# Supplied passage
【hdu 1711】Number Sequence(kmp)
Number Sequence
Time Limit: 10000/5000 MS (Java/Others) Memory Limit: 32768/32768 K (Java/Others)Total Submission(s): 23191 Accepted Submission(s): 9904
Problem Description
Given two sequences of numbers : a[1], a[2], ...... , a[N], and b[1], b[2], ...... , b[M] (1 <= M <= 10000, 1 <= N <= 1000000). Your task is to find a number K which make a[K] = b[1], a[K + 1] = b[2], ...... , a[K + M - 1] = b[M].
If there are more than one K exist, output the smallest one.
Input
The first line of input is a number T which indicate the number of cases. Each case contains three lines. The first line is two numbers N and M (1 <= M <= 10000, 1 <= N <= 1000000). The second line contains N integers which indicate
a[1], a[2], ...... , a[N]. The third line contains M integers which indicate b[1], b[2], ...... , b[M]. All integers are in the range of [-1000000, 1000000].
Output
For each test case, you should output one line which only contain K described above. If no such K exists, output -1 instead.
Sample Input
2
13 5
1 2 1 2 3 1 2 3 1 3 2 1 2
1 2 3 1 3
13 5
1 2 1 2 3 1 2 3 1 3 2 1 2
1 2 3 2 1
Sample Output
6
-1
Source
[题目大意:在原串中找子串,输出子串开始出现的位置,如果子串在原串中不存在,则输出-1]
#include<cstdio>
#include<cstring>
#include<algorithm>
using namespace std;
int s1[1000010],s[10010],n,m,t;
int nxt[10010],ans;
inline void next()
{
int i,j;
nxt[0]=-1;
for (i=0;i<m;++i)
{
j=nxt[i];
while (j!=-1&&s[j]!=s[i]) j=nxt[j];
nxt[i+1]=j+1;
}
return;
}
inline int kmp()
{
int i=0,j=0;
while (i<n)
{
if (j==-1||s1[i]==s[j]) ++i,++j;
else j=nxt[j];
if (j==m) return i-m+1;
}
return -1;
}
int main()
{
int i,j;
scanf("%d",&t);
for (i=1;i<=t;++i)
{
scanf("%d%d",&n,&m);
for (j=0;j<n;++j) scanf("%d",&s1[j]);
for (j=0;j<m;++j) scanf("%d",&s[j]);
next();
ans=kmp();
printf("%d\n",ans);
}
return 0;
}
既然无能更改,又何必枉自寻烦忧

# What is required
From the Number Sequence problem page, quote the text between "If there are" and "output -1 instead.", inclusive.

(Records drawn from a dataset)
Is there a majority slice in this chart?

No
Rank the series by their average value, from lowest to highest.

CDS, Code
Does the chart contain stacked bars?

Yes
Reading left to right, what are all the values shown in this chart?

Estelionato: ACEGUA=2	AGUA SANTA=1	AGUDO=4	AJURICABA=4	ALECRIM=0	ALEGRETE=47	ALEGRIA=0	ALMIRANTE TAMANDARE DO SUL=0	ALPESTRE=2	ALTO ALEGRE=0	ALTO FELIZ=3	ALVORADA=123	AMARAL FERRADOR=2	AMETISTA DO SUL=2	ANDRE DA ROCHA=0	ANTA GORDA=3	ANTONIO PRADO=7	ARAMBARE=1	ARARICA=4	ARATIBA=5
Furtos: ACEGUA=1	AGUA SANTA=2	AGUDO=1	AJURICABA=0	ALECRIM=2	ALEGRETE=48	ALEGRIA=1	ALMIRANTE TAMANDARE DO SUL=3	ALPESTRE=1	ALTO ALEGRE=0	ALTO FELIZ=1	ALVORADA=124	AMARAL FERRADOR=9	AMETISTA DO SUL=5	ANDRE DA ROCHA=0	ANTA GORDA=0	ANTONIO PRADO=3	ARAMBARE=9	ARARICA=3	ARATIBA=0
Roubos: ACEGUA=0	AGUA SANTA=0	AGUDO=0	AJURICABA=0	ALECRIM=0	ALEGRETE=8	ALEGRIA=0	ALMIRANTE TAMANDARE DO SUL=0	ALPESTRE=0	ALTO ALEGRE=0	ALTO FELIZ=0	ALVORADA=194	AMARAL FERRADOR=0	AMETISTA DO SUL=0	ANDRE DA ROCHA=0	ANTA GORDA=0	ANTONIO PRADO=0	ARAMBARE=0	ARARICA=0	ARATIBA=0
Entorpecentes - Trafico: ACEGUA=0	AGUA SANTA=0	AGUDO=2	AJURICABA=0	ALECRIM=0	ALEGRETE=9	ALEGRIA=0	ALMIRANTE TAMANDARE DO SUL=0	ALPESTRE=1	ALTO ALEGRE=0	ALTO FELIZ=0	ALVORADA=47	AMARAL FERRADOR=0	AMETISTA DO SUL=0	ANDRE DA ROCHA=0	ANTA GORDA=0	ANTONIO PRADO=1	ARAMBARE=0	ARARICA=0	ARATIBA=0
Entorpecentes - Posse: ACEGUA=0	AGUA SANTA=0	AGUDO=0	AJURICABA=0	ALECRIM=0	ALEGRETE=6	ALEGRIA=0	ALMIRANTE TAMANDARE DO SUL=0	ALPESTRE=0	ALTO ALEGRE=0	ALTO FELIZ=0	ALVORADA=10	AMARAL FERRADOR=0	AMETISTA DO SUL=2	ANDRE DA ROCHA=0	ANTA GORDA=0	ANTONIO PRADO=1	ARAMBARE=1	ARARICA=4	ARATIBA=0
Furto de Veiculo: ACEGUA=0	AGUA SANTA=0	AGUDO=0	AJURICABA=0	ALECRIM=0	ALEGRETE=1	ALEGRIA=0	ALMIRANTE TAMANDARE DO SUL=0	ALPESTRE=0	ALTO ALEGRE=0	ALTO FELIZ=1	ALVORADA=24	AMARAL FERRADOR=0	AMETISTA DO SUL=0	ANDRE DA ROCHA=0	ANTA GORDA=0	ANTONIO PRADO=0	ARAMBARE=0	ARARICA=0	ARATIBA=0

# Written solution
If there are more than one K exist, output the smallest one.
Input
The first line of input is a number T which indicate the number of cases. Each case contains three lines. The first line is two numbers N and M (1 <= M <= 10000, 1 <= N <= 1000000). The second line contains N integers which indicate
a[1], a[2], ...... , a[N]. The third line contains M integers which indicate b[1], b[2], ...... , b[M]. All integers are in the range of [-1000000, 1000000].
Output
For each test case, you should output one line which only contain K described above. If no such K exists, output -1 instead.